Once you find a line containing the word "seal" in the entries below, copy it.
####
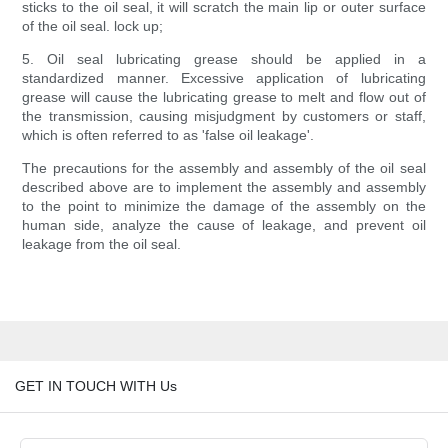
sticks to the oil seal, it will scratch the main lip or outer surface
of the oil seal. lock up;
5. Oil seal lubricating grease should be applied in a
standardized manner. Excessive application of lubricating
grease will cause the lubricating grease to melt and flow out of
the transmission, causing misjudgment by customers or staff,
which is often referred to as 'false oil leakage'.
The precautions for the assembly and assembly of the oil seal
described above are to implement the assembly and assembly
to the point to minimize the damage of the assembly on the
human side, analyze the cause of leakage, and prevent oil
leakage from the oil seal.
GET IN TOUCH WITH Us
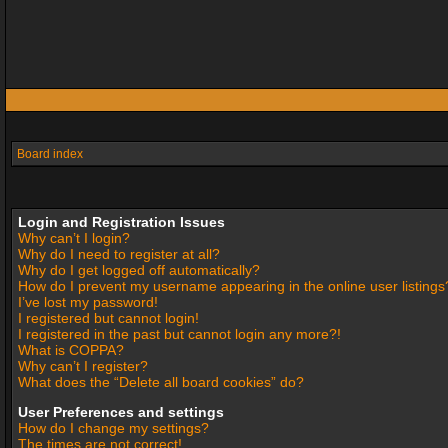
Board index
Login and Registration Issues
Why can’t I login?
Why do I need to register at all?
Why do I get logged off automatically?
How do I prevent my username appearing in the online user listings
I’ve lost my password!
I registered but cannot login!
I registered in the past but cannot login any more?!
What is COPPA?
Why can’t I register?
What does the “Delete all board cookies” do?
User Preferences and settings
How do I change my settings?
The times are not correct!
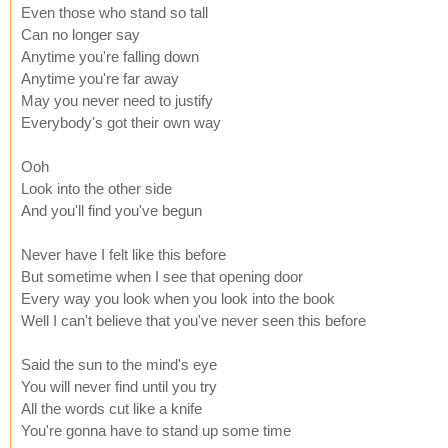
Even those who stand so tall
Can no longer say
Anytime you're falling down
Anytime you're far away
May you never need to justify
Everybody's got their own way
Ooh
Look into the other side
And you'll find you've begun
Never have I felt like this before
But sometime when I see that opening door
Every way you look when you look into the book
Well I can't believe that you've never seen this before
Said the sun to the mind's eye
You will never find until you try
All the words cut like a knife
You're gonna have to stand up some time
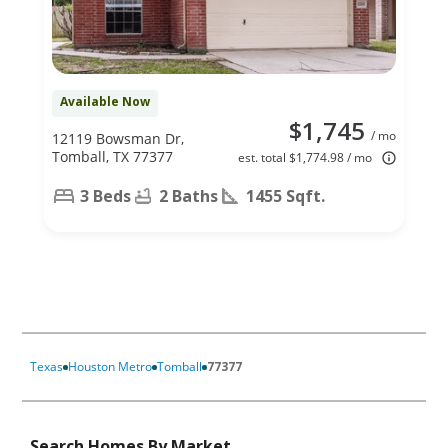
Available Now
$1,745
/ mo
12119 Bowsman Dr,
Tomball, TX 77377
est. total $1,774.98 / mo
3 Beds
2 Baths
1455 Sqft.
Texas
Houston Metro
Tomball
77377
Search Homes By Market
####
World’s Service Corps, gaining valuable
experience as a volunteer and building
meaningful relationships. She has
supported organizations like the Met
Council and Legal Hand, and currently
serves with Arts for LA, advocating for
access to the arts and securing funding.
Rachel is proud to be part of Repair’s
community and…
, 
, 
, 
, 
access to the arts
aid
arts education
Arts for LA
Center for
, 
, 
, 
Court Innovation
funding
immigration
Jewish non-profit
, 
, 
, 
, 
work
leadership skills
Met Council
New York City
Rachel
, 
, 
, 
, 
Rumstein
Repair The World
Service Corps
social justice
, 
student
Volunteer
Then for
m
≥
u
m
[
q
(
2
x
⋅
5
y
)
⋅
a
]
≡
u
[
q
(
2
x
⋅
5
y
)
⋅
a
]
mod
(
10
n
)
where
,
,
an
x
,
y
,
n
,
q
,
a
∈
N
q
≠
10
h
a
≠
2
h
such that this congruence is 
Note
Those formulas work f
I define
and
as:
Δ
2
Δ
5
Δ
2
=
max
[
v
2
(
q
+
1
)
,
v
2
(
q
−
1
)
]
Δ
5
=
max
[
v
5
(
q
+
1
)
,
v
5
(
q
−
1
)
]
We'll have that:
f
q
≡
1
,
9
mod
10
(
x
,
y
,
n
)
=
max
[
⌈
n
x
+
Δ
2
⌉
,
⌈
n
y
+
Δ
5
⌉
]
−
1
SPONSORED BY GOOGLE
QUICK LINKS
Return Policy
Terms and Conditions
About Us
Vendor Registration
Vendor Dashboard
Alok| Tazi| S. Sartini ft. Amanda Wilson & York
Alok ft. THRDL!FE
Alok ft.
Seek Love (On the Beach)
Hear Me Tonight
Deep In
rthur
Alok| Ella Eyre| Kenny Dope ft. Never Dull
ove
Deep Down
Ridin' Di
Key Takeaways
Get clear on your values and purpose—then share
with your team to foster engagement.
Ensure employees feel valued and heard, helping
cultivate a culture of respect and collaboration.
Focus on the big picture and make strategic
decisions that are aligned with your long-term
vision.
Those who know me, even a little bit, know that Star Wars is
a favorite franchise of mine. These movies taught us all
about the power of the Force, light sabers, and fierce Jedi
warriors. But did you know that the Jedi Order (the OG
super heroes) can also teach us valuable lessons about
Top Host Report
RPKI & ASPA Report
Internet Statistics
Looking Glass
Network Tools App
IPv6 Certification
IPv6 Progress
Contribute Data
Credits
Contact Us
####
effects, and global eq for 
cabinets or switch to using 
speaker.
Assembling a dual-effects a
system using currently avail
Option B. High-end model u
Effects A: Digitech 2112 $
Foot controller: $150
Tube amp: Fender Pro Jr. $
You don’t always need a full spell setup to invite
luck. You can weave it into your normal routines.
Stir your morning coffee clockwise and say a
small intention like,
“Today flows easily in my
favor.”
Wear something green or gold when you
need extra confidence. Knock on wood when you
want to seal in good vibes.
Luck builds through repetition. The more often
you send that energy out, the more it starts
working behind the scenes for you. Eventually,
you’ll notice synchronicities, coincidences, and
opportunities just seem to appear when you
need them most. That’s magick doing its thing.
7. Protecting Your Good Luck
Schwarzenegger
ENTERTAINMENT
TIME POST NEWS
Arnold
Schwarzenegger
####
▸ Answer space
sticks to the oil seal, it will scratch the main lip or outer surface
of the oil seal. lock up;
5. Oil seal lubricating grease should be applied in a
The precautions for the assembly and assembly of the oil seal
leakage from the oil seal.
want to seal in good vibes.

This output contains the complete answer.